Curious if anyone knosws the answer to this, if I run backup on Titanium, can I copy that folder off the SD card and copy it to a new SD card in a new phone and run restore and get everything back on the new phone?


----------



## usiris208 (Sep 12, 2011)

As far as i know from reading the forums...as long its the same phone as you did the back up on it will work and be on the same rom if rooted.

As for the future, your task is not to see it, but to enable it. - Antoine de Saint Exupery


----------



## landshark (Aug 6, 2011)

tculin said:


> Curious if anyone knosws the answer to this, if I run backup on Titanium, can I copy that folder off the SD card and copy it to a new SD card in a new phone and run restore and get everything back on the new phone?


Yes, this will work. I did this exact process when going from my Fascinate to my Charge. I first tried simply using the SD card from my Fascinate in my Charge, but that didn't work out so well. I then transferred the contents I needed from my old SD card to my computer, then transferred them to the SD card that came with the Charge. Put the SD card in the Charge and restored with Titanium Backup with no problems.


----------



## Dance Pony (Sep 5, 2011)

"tculin said:


> Curious if anyone knosws the answer to this, if I run backup on Titanium, can I copy that folder off the SD card and copy it to a new SD card in a new phone and run restore and get everything back on the new phone?
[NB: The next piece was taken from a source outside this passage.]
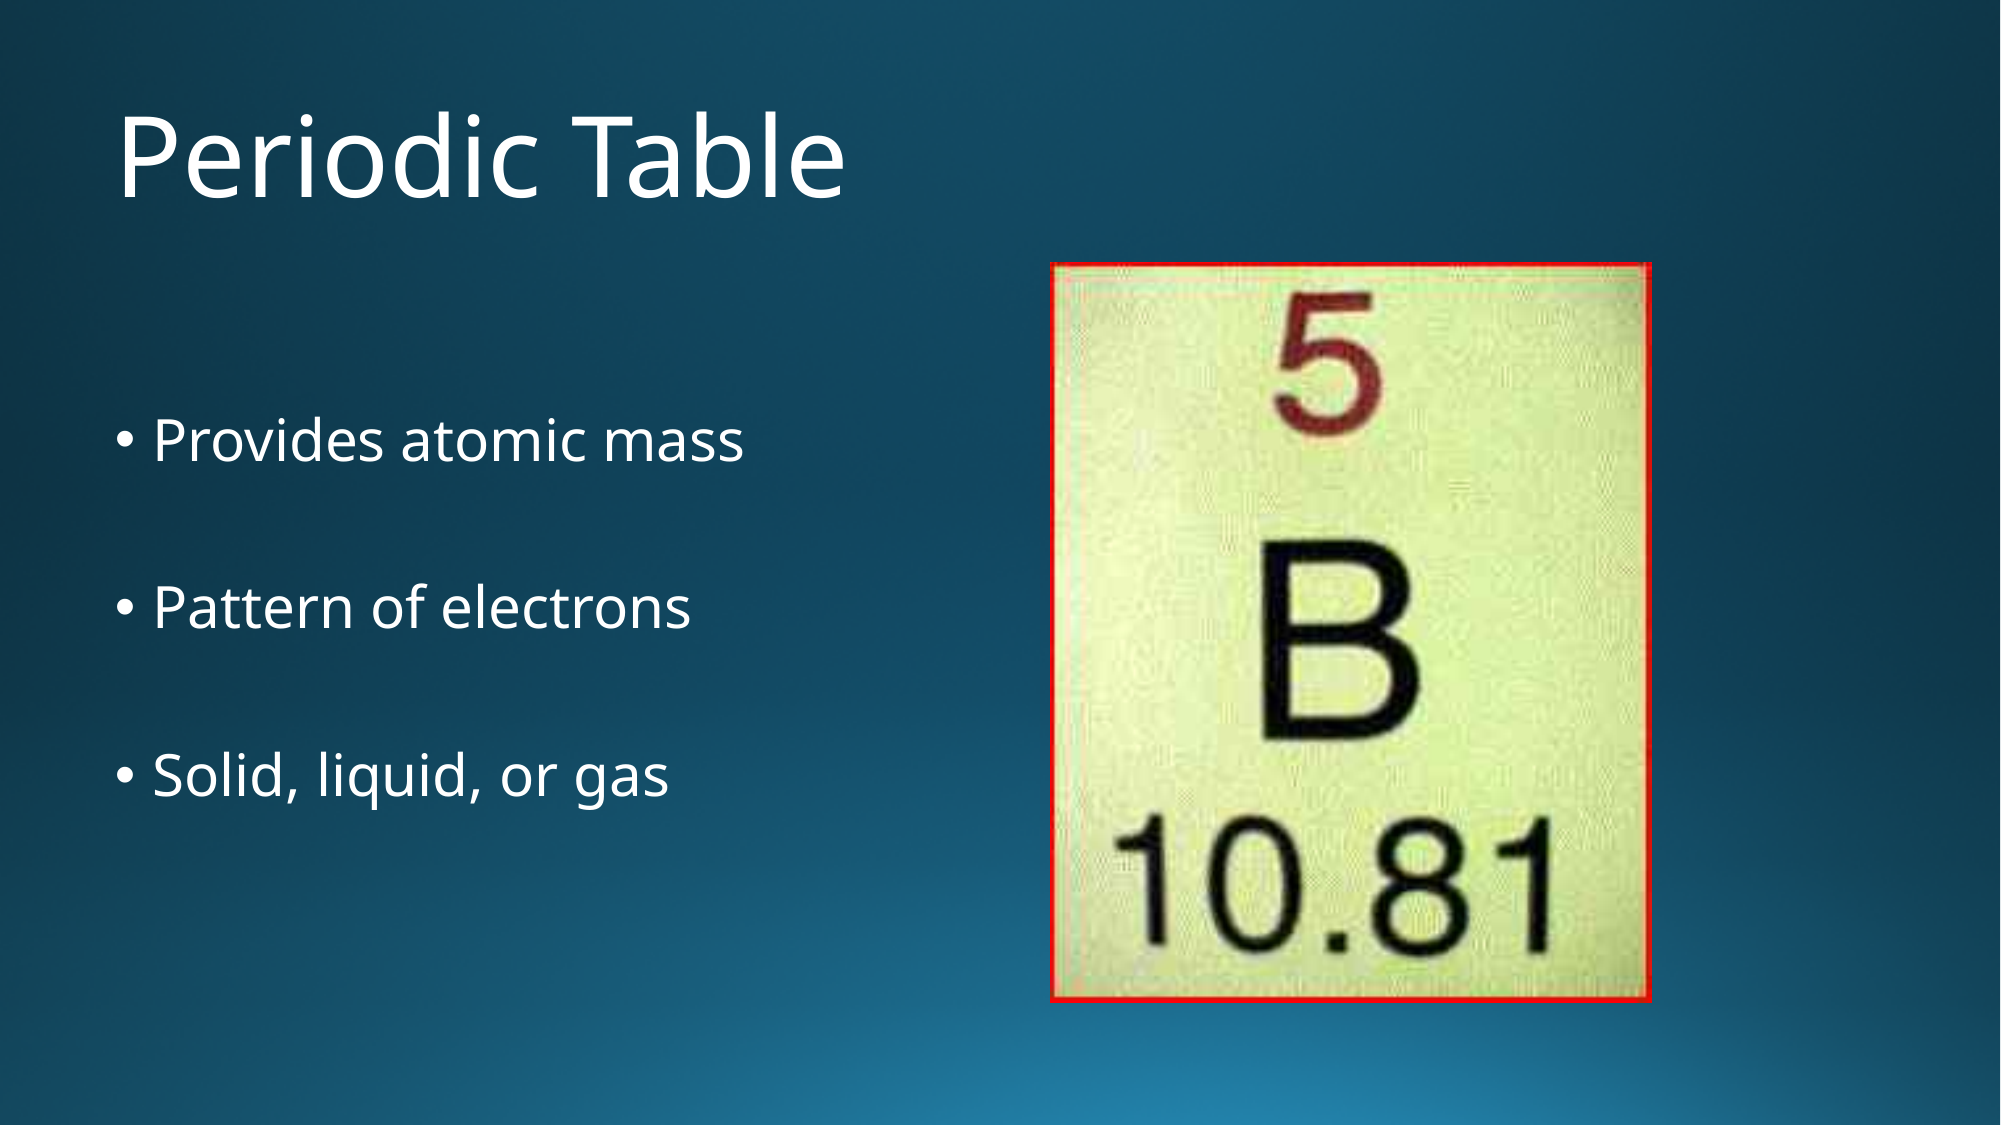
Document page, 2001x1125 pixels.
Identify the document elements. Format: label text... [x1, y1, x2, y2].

picture [0, 0, 2001, 1125]
title Periodic Table [99, 47, 1900, 275]
list Provides atomic mass Pattern of electrons Solid, liquid, or gas [99, 312, 984, 988]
I copy n pasted my files from old sd card and when I recover I list all my game saves


----------



## quarky42 (Sep 15, 2011)

I pulled my SD card out of my Fascinate and put it in my Charge and restored only my Apps w/ data and it worked great. (that was back on Froyo). I had a problem restoring apps on the latest Gingerbread leak EP3HA and finally resolved it by using the interactive restore method. Required a lot more work, but it did succeed.


----------